I think that the key conclusion is that these are not three random math entities; they are fundamental concepts at their core.
I have heard that a true mathematics whiz thinks of this equation as obvious -- not obvious to me and not a true mathematics whiz.
And that formula is derived from comparing the power series expansions of the exponential function (e^x) and the trigonometric functions
In physics, the factor e^ix is called a complex phase. One can think of it as the hand of a clock (of length 1) that is free to swing in a circle. The value of x fixes the angle at which the hand is positioned. When x=0, it's horizontal, pointing in the positive direction (3 o'clock), and its value is +1. When x= pi, it points to 9 o'clock -- the opposite direction -- and hence has a value of -1.
If possible, in layman's terms, what the F*** does pi (a math constant that relates a circle's circumference to its radius) have to do with logarithms (a function that relates a number's base to an exponent) to an imaginfreakinary number (the square root of a negative number, which, very simply, can NOT exist, because any number times itself MUST be positive!!).
:evil: :evil: :evil: :evil: :evil: :evil: :evil: :evil:
edit, oh I see JRM tried to do that. It ALMOST makes sense (nah, just kidding!). :shock: :roll: :shock: :roll:
If possible, in layman's terms, what the F*** does pi (a math constant that relates a circle's circumference to its radius) have to do with logarithms (a function that relates a number's base to an exponent) to an imaginfreakinary number (the square root of a negative number, which, very simply, can NOT exist, because any number times itself MUST be positive!!).
There is no universal rule that says "any number times itself must be positive". That's a specific case of a more general multiplication rule for imaginfreakinary -- or complex -- numbers, which states that "a complex number times its conjugate is positive".

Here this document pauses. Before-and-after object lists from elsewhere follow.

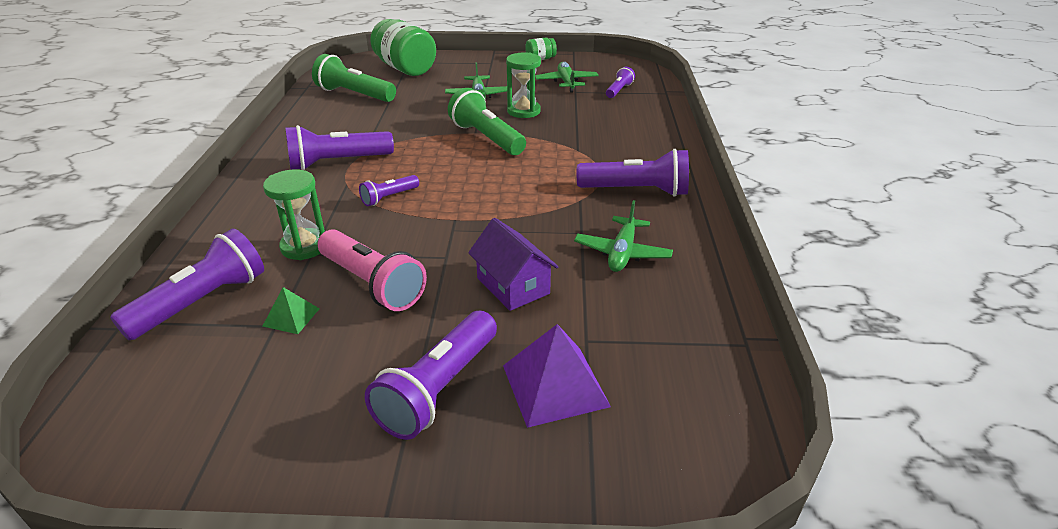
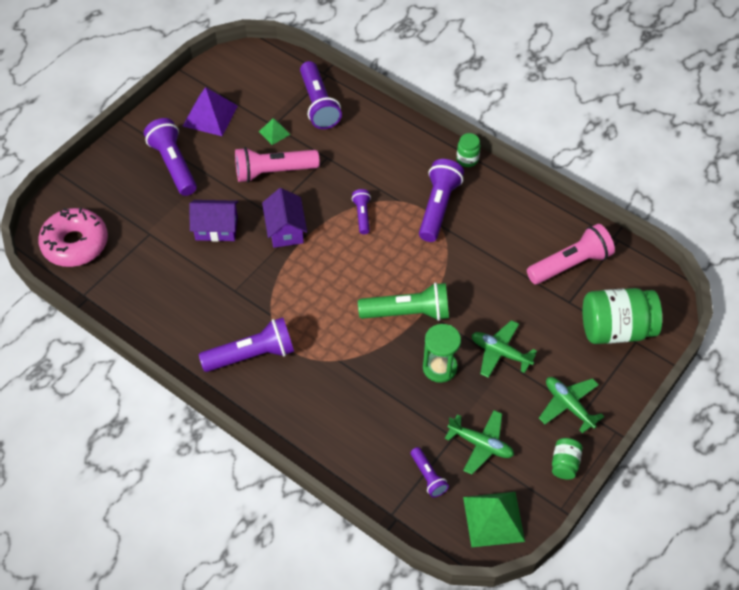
camera: 125 degrees right, 20 degrees up
green hourglass [263,169,325,260] -> none
green flashlight [312,54,396,102] -> pink flashlight [527,224,615,284]
purple pyramid [503,324,611,428] -> purple pyramid moved to [183,87,238,136]
green plane [574,200,673,272] -> green plane moved to [539,377,604,433]
purple flashlight [576,149,689,197] -> purple flashlight turned 150 degrees counterclockwise [199,317,294,372]
none -> pink donut [38,208,108,267]
none -> purple house [262,188,307,248]
none -> green jar [457,133,480,167]
none -> green pyramid [463,492,525,547]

In other words, any complex number (call it "z") can be written as
z = a + i b
where "a" and "b" are real numbers. The complex conjugate of "z" is called "z*", and by definition it is
z* = a - i b
When you multiply them together, you get
z z* = a^2 + b^2 ,
which is real and positive. But if you try zz, or z* z*, you get something else that is still a complex number.
A real number is a complex number with b = 0 (and so z = z*, which gives the rule you stated).
The answers to your other questions are a bit more intricate, and I'm on vacation. Check out a complex analysis book! 8-)
The answers to your other questions are a bit more intricate, and I'm on vacation. Check out a complex analysis book! 8-)
Cop out!! Thanks anyway. I kinda/sorta followed your explanation.
I may have related this story before, but I went to college to be a math major, having successfully navigated two years of calculus in high school and was therefore exempt from taking it in college, so I skipped straight on to 'Number Theory'', which I was very sad to learn had no numbers in it, just proofs with thetas and rhos and sigmas. That was the end of that!